Flatbush Farm Share: Organic Vegetables, Affordable Prices, and Friendly Faces

By Julie Pfahler

 

Photographer: Justin T. Shockley

Good nutrition is a vital aspect of good health. The Flatbush Farm Share is a community of farmers, shareholders, and friends that work together to ensure a sustainable system in which people from all walks of life have access to good wholesome vegetables.​

 

On Wednesday evenings throughout the summer and fall, on the grounds of the Flatbush Reformed Church in Brooklyn, NY, you can find a diverse group of residents filling their bags with Japanese turnips and crunchy heads of lettuce. They weigh snap peas and discuss recipes for garlic scapes and swiss chard. This is not a farm or a farmer’s market. It is Community Supported Agriculture (CSA).



The Flatbush Farm Share is a partnership between residents of the greater Flatbush community in Brooklyn, NY, and The Farm at Miller’s Crossing in Hudson, NY. The CSA model is a mutually beneficial endeavor for farmers and community members alike. In the spring of each year, community members pay the farmer in advance for weekly shares of vegetables that will come during the summer and fall months (usually June through the end of October). This partnership ensures that farmers have financing to buy seeds and repair equipment early in the season as well as shared risk and reward of a season’s worth of vegetables. CSA members secure a share of fresh, affordable vegetables for 22 weeks of the year.

Expanding on the basic CSA model, the Flatbush Farm Share includes a sliding scale model for pricing and payment so residents of all income ranges can participate in a way that works for their budgets. Members purchase their shares based on income levels and household size. Shareholders making below twice the poverty line have the option to pay on a weekly basis throughout the season. Shareholders receiving food stamps can pay for their shares in part or entirely with their benefits.



"Shareholders making below twice the poverty line have the option to pay on a weekly basis throughout the season."



Lower tier shares are subsidized by a combination of grants, fundraising efforts, contributions from the higher tier shareholders and organizations such as the New York City Coalition Against Hunger (NYCCAH). The Brooklyn end of the CSA is run by volunteer core group that determines funding sources, recruits new members, organizes the vegetable distribution, and everything in between. NYCCAH enhances the core group’s skills with administrative support, food stamp processing, and an AmeriCorps volunteer to assist with distribution and weekly share collections. The sliding scale model has opened up the possibility of fresh, organic, local produce to residents of the community who may not normally be able to afford, or have access to, these fresh vegetables. As an additional bonus, the overall price is generally 15% lower than market price for similar items.
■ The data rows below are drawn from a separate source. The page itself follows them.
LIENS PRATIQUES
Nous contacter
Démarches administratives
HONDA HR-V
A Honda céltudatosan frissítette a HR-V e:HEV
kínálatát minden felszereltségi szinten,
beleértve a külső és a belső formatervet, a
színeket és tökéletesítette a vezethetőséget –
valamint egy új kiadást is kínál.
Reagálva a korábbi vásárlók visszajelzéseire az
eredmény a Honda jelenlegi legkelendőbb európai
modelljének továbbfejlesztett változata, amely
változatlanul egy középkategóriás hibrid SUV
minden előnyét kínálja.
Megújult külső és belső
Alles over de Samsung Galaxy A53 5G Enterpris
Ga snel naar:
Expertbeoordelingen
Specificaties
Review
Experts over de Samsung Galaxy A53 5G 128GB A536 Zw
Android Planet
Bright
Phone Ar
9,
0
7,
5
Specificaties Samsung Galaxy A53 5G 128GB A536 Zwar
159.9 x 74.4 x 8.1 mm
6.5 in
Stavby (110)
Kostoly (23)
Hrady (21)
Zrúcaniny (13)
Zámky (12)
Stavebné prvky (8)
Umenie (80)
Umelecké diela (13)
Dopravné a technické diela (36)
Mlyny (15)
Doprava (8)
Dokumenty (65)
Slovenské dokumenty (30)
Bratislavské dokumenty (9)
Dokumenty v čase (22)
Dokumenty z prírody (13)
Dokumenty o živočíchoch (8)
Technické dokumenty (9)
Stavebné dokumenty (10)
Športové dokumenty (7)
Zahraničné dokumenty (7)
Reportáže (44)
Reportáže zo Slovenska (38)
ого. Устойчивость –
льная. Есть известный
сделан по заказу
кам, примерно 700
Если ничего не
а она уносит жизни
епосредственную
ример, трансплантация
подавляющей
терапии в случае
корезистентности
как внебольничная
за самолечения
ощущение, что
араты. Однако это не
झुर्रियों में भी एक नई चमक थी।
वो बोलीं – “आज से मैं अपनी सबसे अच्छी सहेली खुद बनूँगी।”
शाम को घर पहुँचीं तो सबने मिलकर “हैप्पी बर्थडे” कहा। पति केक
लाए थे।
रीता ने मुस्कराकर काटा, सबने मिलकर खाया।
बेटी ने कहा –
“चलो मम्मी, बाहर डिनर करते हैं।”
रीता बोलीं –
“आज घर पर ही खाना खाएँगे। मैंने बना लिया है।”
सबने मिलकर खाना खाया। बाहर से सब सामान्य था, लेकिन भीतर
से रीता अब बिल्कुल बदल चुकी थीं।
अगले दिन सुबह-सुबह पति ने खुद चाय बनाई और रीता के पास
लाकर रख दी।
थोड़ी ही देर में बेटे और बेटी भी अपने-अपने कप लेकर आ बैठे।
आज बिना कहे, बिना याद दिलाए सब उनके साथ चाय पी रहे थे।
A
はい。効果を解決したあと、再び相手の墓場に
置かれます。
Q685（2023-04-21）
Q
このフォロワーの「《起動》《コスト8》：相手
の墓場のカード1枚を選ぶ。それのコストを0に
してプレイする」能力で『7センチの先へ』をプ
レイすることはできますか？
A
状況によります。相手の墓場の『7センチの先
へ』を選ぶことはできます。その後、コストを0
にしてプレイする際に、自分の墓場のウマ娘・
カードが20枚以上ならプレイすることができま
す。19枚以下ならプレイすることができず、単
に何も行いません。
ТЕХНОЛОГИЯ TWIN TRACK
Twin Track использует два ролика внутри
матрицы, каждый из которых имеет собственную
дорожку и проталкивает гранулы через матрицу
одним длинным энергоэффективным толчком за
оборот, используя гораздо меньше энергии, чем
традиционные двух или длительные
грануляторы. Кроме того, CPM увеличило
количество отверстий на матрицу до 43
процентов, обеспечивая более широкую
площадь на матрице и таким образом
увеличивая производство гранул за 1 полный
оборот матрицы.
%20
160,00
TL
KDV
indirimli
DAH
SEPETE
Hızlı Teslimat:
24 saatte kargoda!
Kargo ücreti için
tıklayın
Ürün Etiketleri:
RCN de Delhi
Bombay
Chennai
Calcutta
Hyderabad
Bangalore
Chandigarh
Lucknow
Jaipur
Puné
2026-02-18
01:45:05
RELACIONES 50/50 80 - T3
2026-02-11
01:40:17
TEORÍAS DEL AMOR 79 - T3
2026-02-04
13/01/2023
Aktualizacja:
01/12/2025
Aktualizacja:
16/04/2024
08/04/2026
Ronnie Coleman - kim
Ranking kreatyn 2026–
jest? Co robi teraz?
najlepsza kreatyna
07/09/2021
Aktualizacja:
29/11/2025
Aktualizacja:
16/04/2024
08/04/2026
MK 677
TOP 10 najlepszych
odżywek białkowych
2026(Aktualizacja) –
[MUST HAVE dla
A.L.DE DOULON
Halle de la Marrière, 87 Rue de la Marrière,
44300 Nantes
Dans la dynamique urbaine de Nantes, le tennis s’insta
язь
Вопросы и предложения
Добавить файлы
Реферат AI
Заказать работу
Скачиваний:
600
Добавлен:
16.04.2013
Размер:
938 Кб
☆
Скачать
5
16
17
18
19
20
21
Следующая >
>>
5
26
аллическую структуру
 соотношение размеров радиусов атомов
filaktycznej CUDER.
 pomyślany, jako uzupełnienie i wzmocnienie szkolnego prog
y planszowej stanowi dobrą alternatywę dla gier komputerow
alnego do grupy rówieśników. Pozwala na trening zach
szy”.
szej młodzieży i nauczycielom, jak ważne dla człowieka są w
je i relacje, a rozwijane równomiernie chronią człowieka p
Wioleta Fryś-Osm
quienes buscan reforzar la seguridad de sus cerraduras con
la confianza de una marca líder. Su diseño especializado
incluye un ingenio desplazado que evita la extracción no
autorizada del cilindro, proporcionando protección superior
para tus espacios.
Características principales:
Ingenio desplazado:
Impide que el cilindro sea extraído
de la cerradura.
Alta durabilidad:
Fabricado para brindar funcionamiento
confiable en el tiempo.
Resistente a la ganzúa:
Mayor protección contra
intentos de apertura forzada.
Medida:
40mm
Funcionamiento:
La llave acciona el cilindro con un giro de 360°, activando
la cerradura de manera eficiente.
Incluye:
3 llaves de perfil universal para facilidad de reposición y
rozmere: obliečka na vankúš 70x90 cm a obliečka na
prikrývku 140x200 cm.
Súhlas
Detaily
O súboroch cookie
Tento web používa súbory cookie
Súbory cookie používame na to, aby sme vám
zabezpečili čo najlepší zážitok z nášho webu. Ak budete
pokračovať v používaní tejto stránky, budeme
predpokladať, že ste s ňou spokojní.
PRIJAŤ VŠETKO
This volunteer-run CSA educates participants on the benefits of locally grown vegetables where there is a direct link between the farmer and the consumer, connecting the community directly to the source of their food. In addition, members participate in environmental projects such as composting and community gardening, run by Sustainable Flatbush, at the shared host site provided by Flatbush Reformed Church. Buying local brings people close to their food source, establishing a greater sense of food security in knowing the origin of one’s food.



"The sliding scale model has opened up the possibility of fresh, organic, local produce to residents of the community who may not normally be able to afford, or have access to, these fresh vegetables."